Jakarta · Senin, 14 September 2026Cari
WargaKonoha

Titik Panas Bukan Akhir, Begini Tantangan Membaca Dampak Karhutla

Titik panas (hotspot) tidak cukup sebagai indikator tunggal untuk menilai dampak kebakaran hutan dan lahan (karhutla). Untuk memperoleh gambaran yang akurat, diperlukan pengolahan data dan citra satelit beresolusi tinggi. Direktur Pengembangan Telkomsat, Anggoro K. Widiawan, menjelaskan bahwa pemanfaatan data satelit kini berkembang menjadi Earth Intelligence, yang mengubah data menjadi informasi yang mudah dipahami, seperti identifikasi area terdampak dan pemantauan perubahan wilayah dari waktu ke waktu.

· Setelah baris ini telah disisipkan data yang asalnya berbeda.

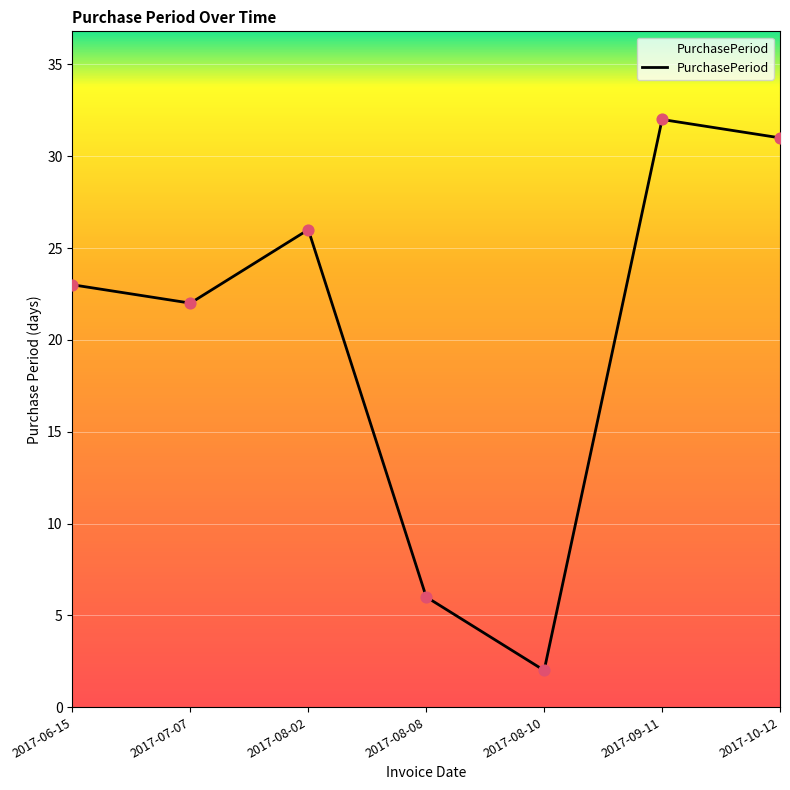

Which has a higher value, 2017-07-07 or 2017-10-12?

2017-10-12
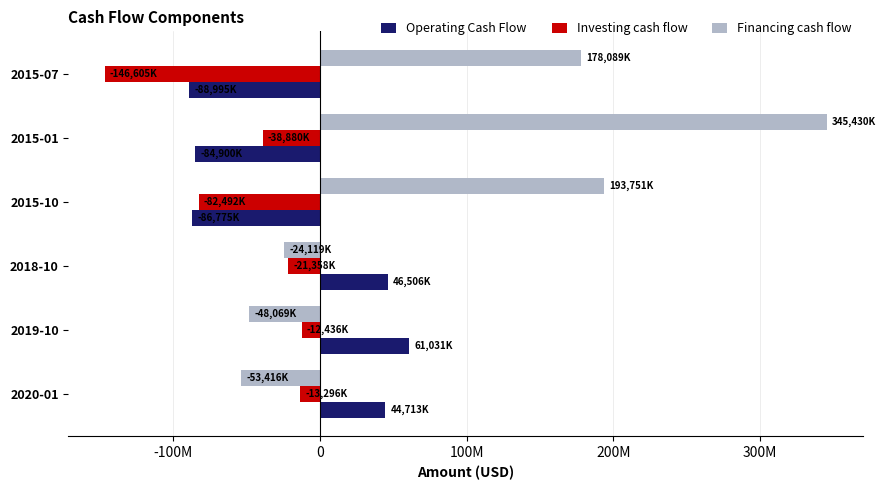

What are all the series names shown in the legend?

Operating Cash Flow, Investing cash flow, Financing cash flow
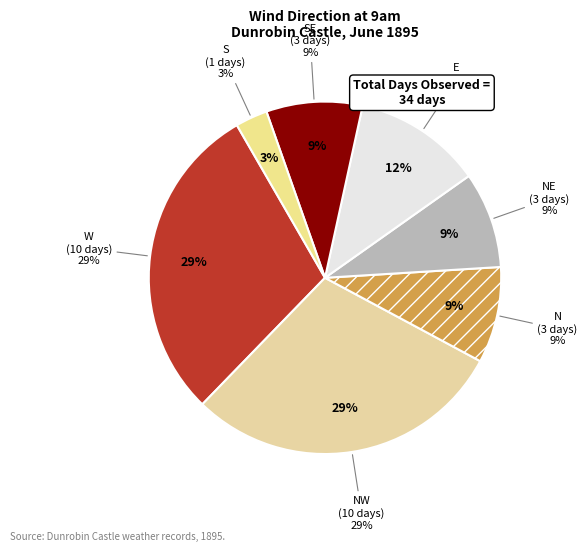

Count the number of slices in the pie.

7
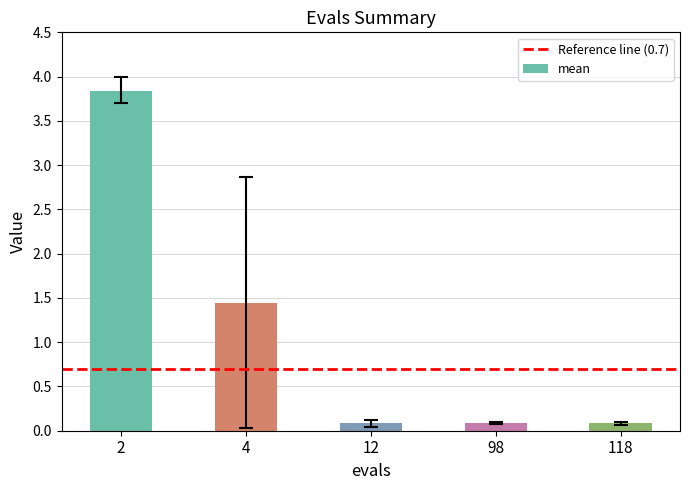

Count the number of categories in the chart.

5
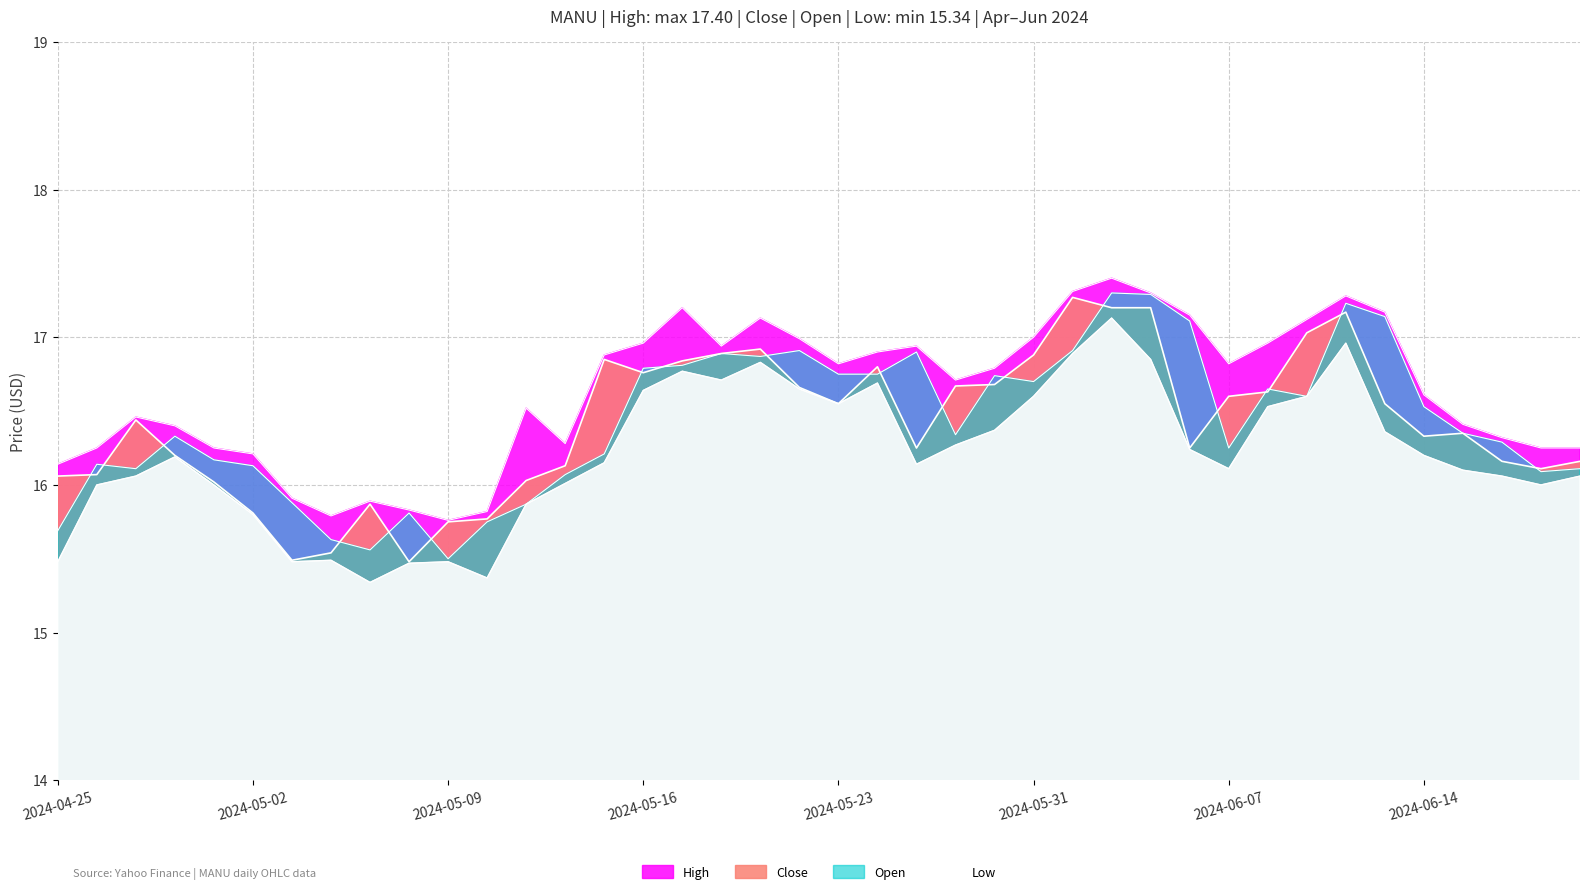

What position from the left is 2024-05-13?

13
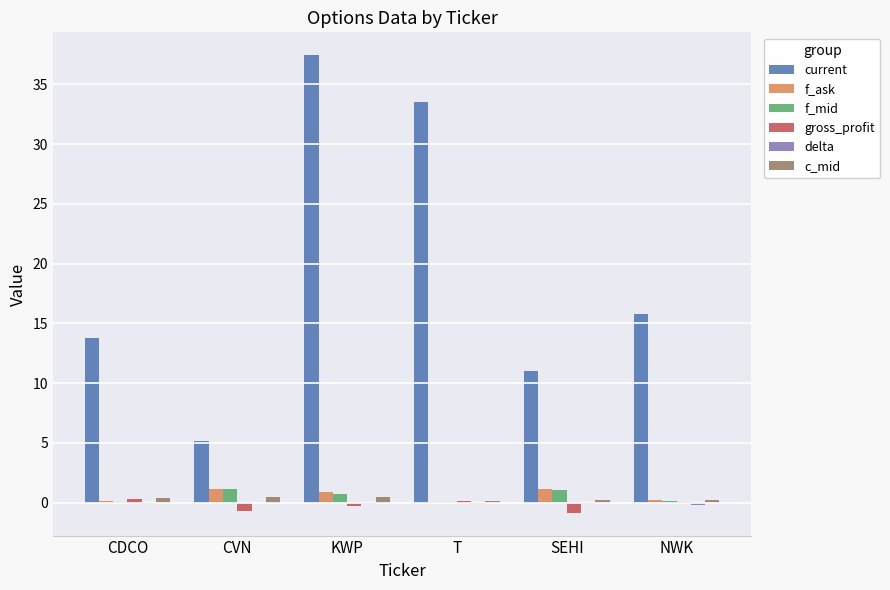

Which series changed the most between KWP and NWK?

current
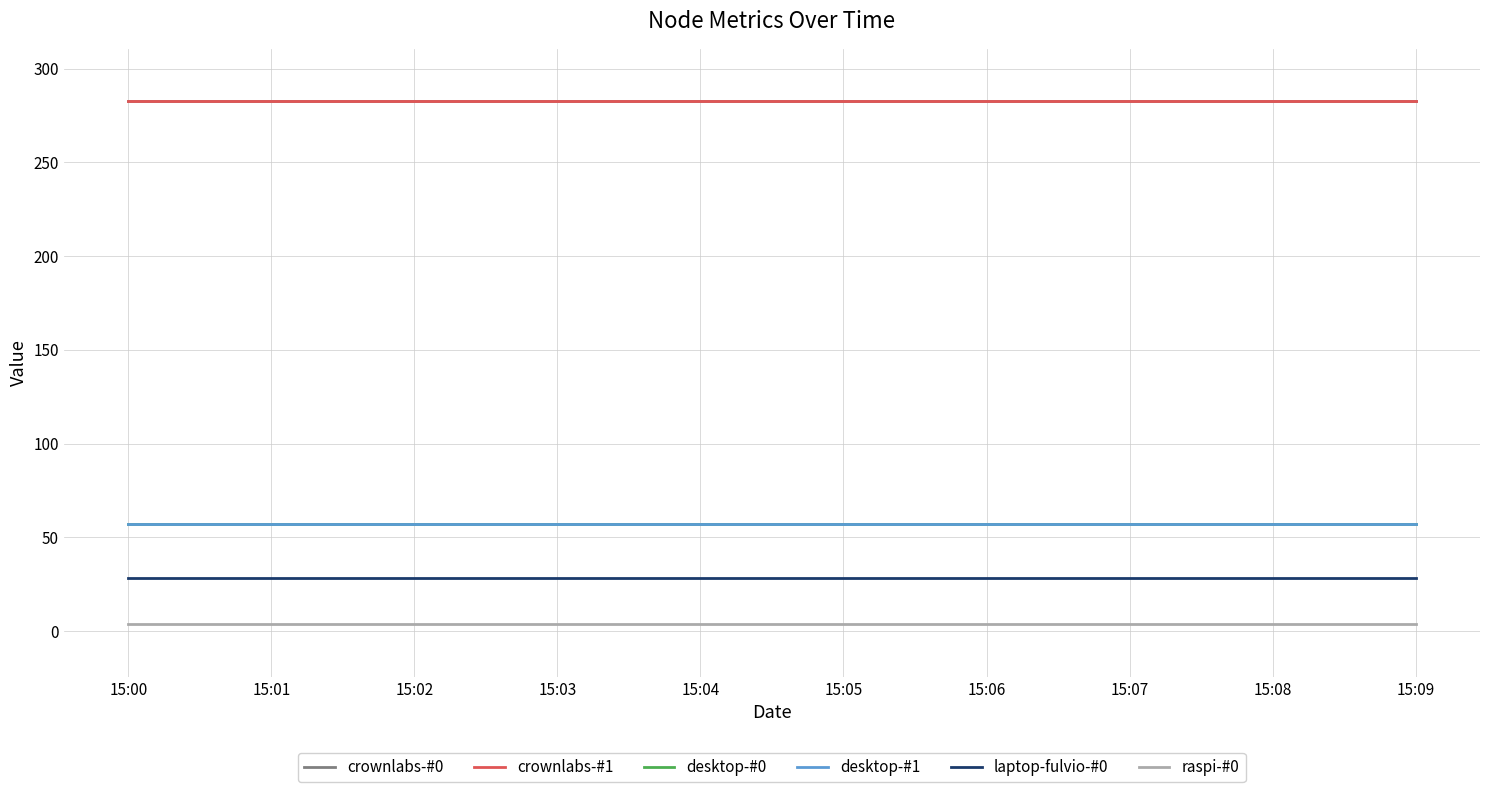

True or false: laptop-fulvio-#0 and desktop-#0 cross at least once.

False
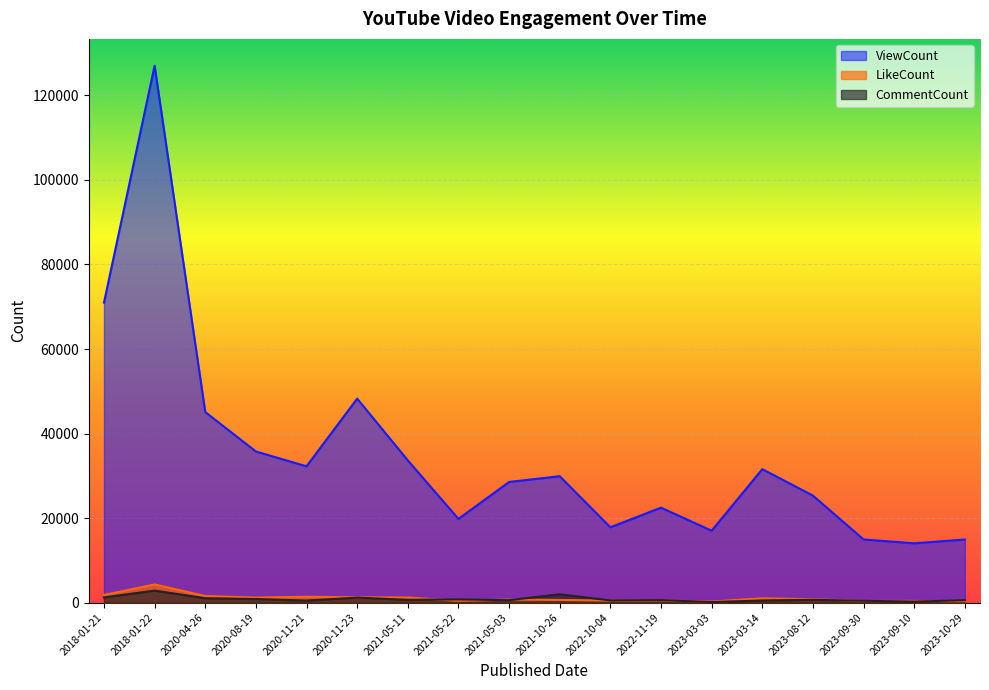

How many lines are shown in the chart?

3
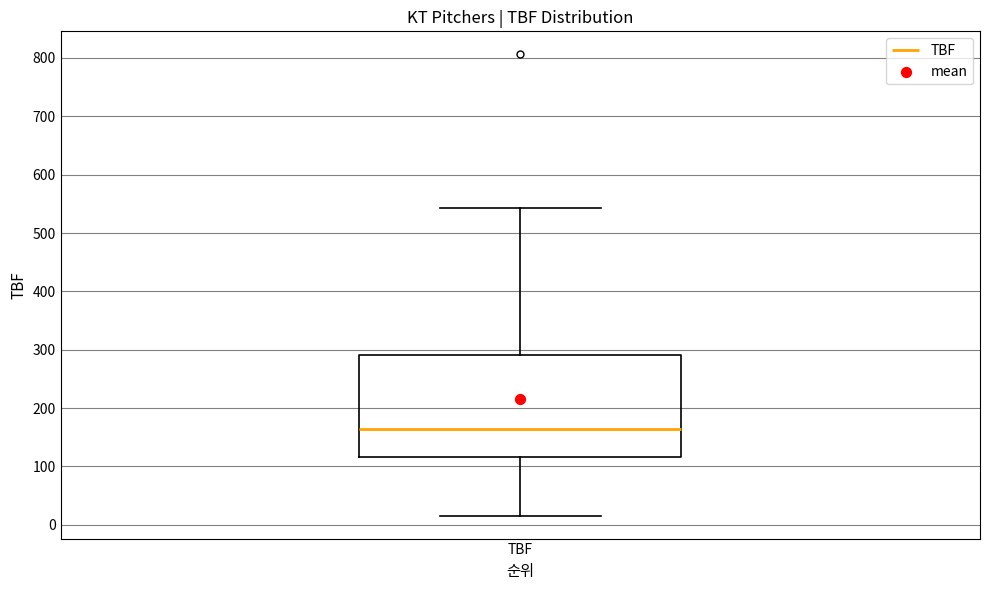

Read this box plot against the y-axis: the position of the median line, the range covered by the box, and the ends of both whiskers. The values are not printed on the chart, so give them approximately, as read against the axis.

median 160, box 120 to 290, whiskers 20 to 540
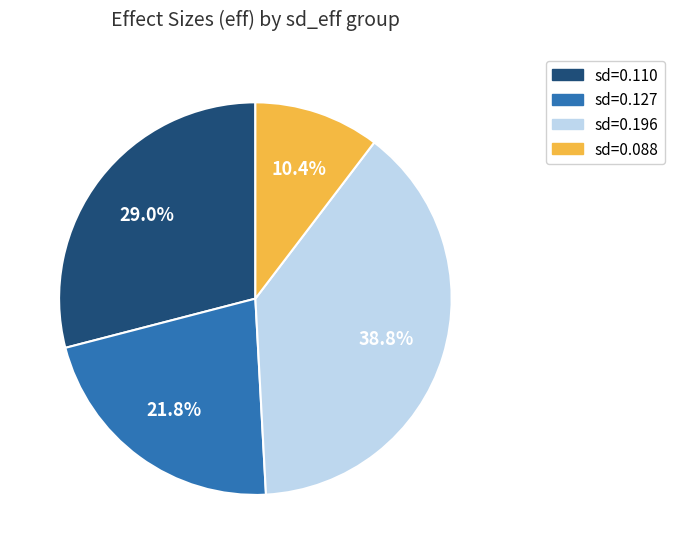

To the nearest percent, what is the difference between the largest and smallest slice percentages?

28%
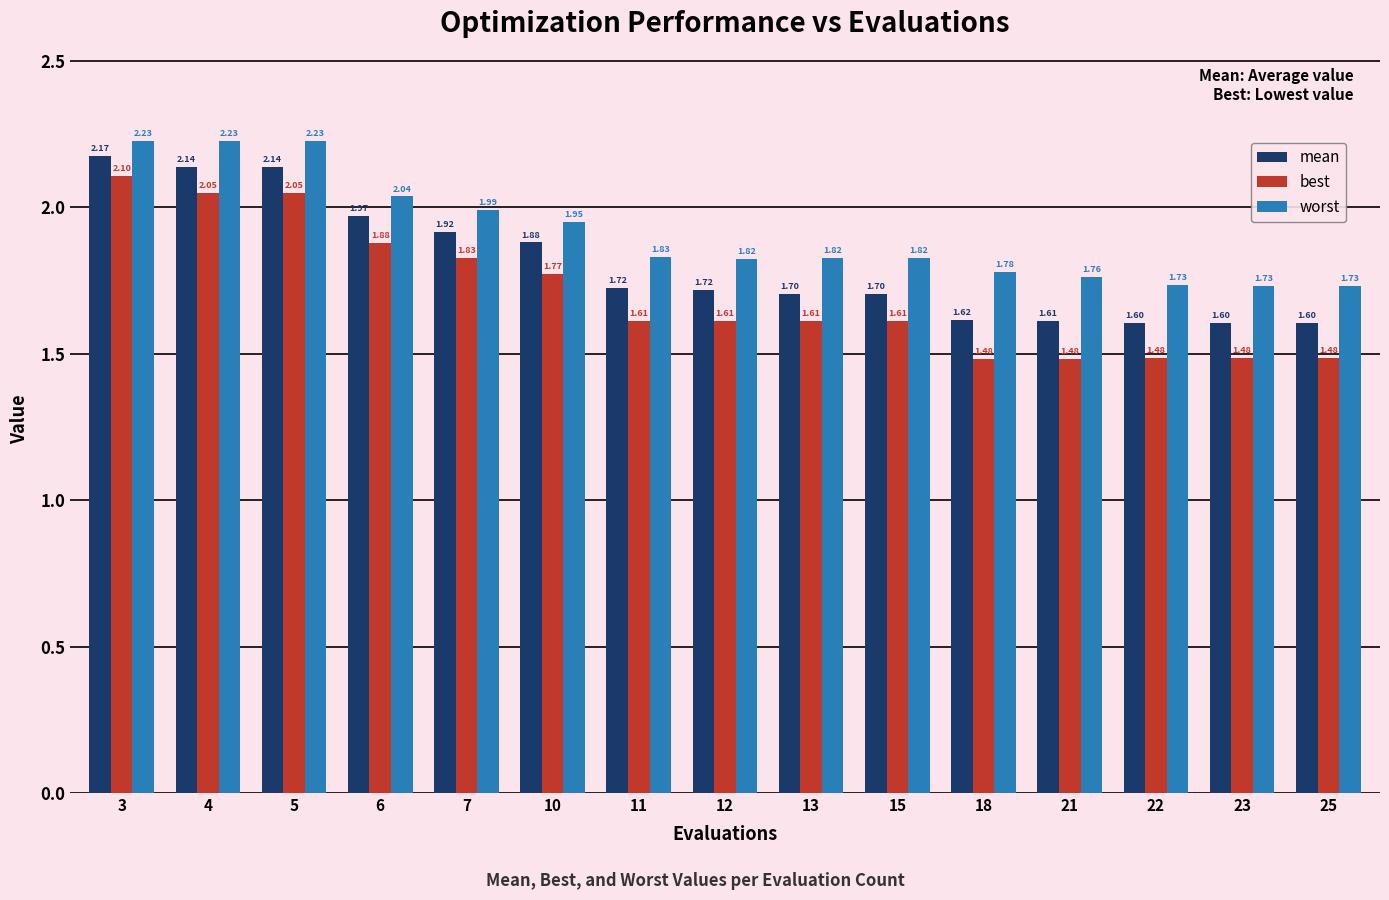

List the series in order of their overall mean, lowest first.

best, mean, worst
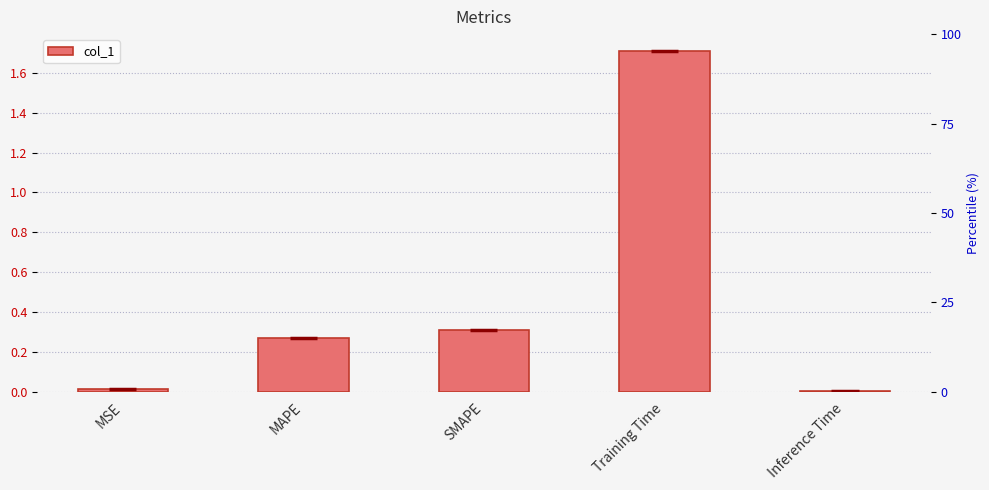

Does the chart contain stacked bars?

No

Salah satu penerapan pemantauan karhutla adalah melalui platform Karhutla GeoTSat, yang menampilkan sebaran titik panas di seluruh Indonesia menggunakan data dari NASA FIRMS. Platform ini dilengkapi Fire AI Assistant berbasis generative AI untuk membantu pengguna memahami informasi pada dashboard.

Namun, informasi hotspot hanya menjadi langkah awal. Untuk analisis yang lebih detail, Telkomsat bekerja sama dengan STAR.VISION untuk memanfaatkan citra satelit beresolusi hingga 50 sentimeter. Pengambilan citra dapat diarahkan ke lokasi tertentu, sehingga kondisi area dapat dilihat lebih jelas sesuai kebutuhan.